Lokasi sekitaran masjid dua lantai itu masih senggang. Bahkan pintu masuk lokasi jama’ah perempuan pun masih terkunci rapat. Aku mengitari masjid, menuju pintu masuk jama’ah laki-laki. Tulisan “Alas Kaki Harap diLepas” menghiasi anak tangga pertama. Maka kulepas sepatu bututku dan kutenteng menaiki anak tangga.
Kuucapkan salam saat memasuki masjid. Sepi. Tak ada seorangpun di dalamnya. Kuletakkan alas kakiku di tangga jema’ah perempuan. Aku telah telat lima menit dari jadwal berkumpul. Hari ini adalah hari istimewa yang kutunggu setiap minggunya. Hari dimana aku dan beberapa temanku berkumpul membentuk lingkaran saling memadu kasih bersilaturahmi dan mentransfer ilmu saling menasehati.
Aku duduk di atas sejadah, kubuka Al-Qur’an pertamaku dan kulanjutkan surah Romantis itu, An-Nisa. Mendekati ujung tilawahku satu persatu saudari seimanku berdatangan dengan salam, sapa dan senyum khas mereka. Ah, betapa aku bersyukur sudah berkunjung ke taman surga ini.

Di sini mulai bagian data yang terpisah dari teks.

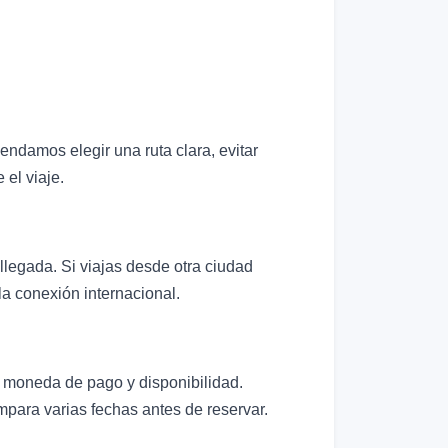
ndamos elegir una ruta clara, evitar
 el viaje.
llegada. Si viajas desde otra ciudad
la conexión internacional.
, moneda de pago y disponibilidad.
ompara varias fechas antes de reservar.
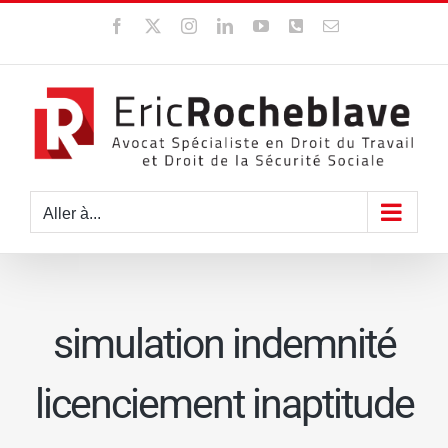
Passer
Facebook
X
Instagram
LinkedIn
YouTube
WhatsApp
Email
au
contenu
Aller à...
simulation indemnité
licenciement inaptitude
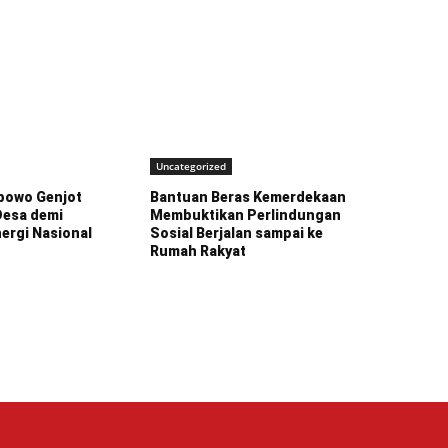
Uncategorized
bowo Genjot
Bantuan Beras Kemerdekaan
 Desa demi
Membuktikan Perlindungan
ergi Nasional
Sosial Berjalan sampai ke
Rumah Rakyat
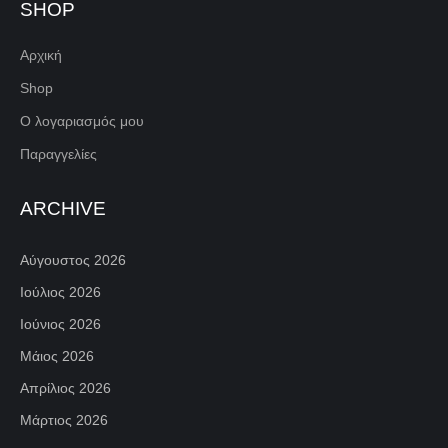
SHOP
Αρχική
Shop
Ο λογαριασμός μου
Παραγγελίες
ARCHIVE
Αύγουστος 2026
Ιούλιος 2026
Ιούνιος 2026
Μάιος 2026
Απρίλιος 2026
Μάρτιος 2026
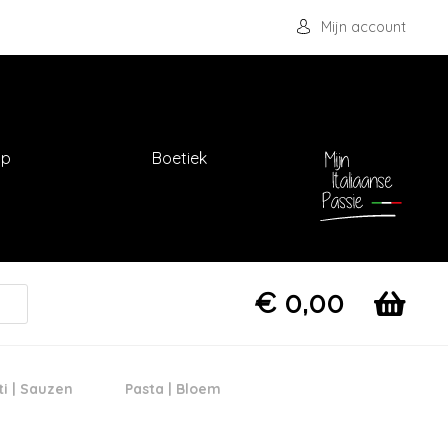
Mijn account
op
Boetiek
€
0,00
ti | Sauzen
Pasta | Bloem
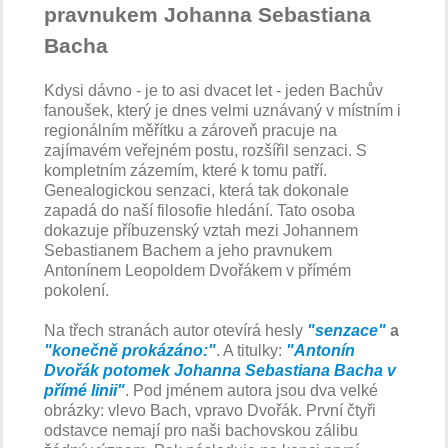
pravnukem Johanna Sebastiana
Bacha
Kdysi dávno - je to asi dvacet let - jeden Bachův
fanoušek, který je dnes velmi uznávaný v místním i
regionálním měřítku a zároveň pracuje na
zajímavém veřejném postu, rozšířil senzaci. S
kompletním zázemím, které k tomu patří.
Genealogickou senzaci, která tak dokonale
zapadá do naší filosofie hledání. Tato osoba
dokazuje příbuzenský vztah mezi Johannem
Sebastianem Bachem a jeho pravnukem
Antonínem Leopoldem Dvořákem v přímém
pokolení.
Na třech stranách autor otevírá hesly
"senzace"
a
"konečně prokázáno:"
. A titulky:
"Antonín
Dvořák potomek Johanna Sebastiana Bacha v
přímé linii"
. Pod jménem autora jsou dva velké
obrázky: vlevo Bach, vpravo Dvořák. První čtyři
odstavce nemají pro naši bachovskou zálibu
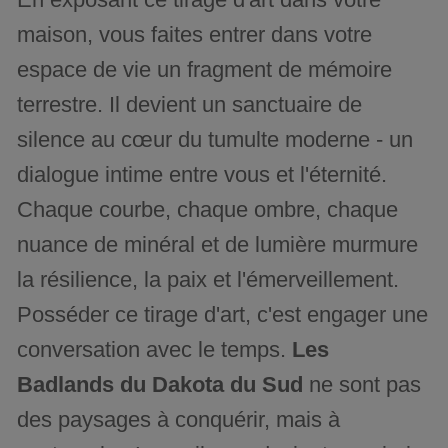
maison, vous faites entrer dans votre
espace de vie un fragment de mémoire
terrestre. Il devient un sanctuaire de
silence au cœur du tumulte moderne - un
dialogue intime entre vous et l'éternité.
Chaque courbe, chaque ombre, chaque
nuance de minéral et de lumière murmure
la résilience, la paix et l'émerveillement.
Posséder ce tirage d'art, c'est engager une
conversation avec le temps.
Les
Badlands du Dakota du Sud
ne sont pas
des paysages à conquérir, mais à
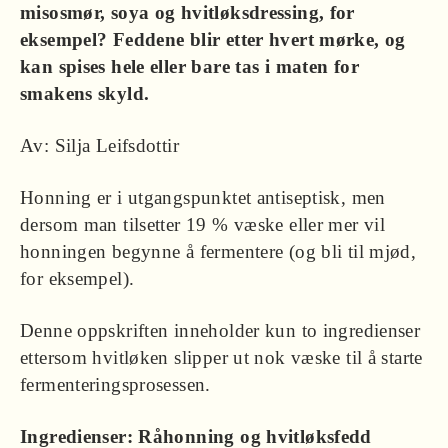
misosmør, soya og hvitløksdressing, for
eksempel? Feddene blir etter hvert mørke, og
kan spises hele eller bare tas i maten for
smakens skyld.
Av: Silja Leifsdottir
Honning er i utgangspunktet antiseptisk, men
dersom man tilsetter 19 % væske eller mer vil
honningen begynne å fermentere (og bli til mjød,
for eksempel).
Denne oppskriften inneholder kun to ingredienser
ettersom hvitløken slipper ut nok væske til å starte
fermenteringsprosessen.
Ingredienser: Råhonning og hvitløksfedd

Setelah membuka halaqoh, tilawah, dan mengisi laporan, Murobiahku yang kupanggil Ustazah membuka dengan pembukaan yang mengikat dan mengalirlah satu kisah yang membuatku diam bergeming dan MALU. Kisah tentang sahabat tarbiyah yang masih SMA.
**
Mushola kampus itu meneduhkan beberapa penuntut ilmu yang membentuk lingkaran. Tampak seorang wanita berjilbab mengangkat tangannya, menunjuk, menaikkan suara dan mengubah intonasinya sewaktu memberikan beberapa tausiyah kepada pasukan putih abu-abu di depannya. Sebagian ada yang berkerudung dan sebagian ada yang masih tampak rambutnya.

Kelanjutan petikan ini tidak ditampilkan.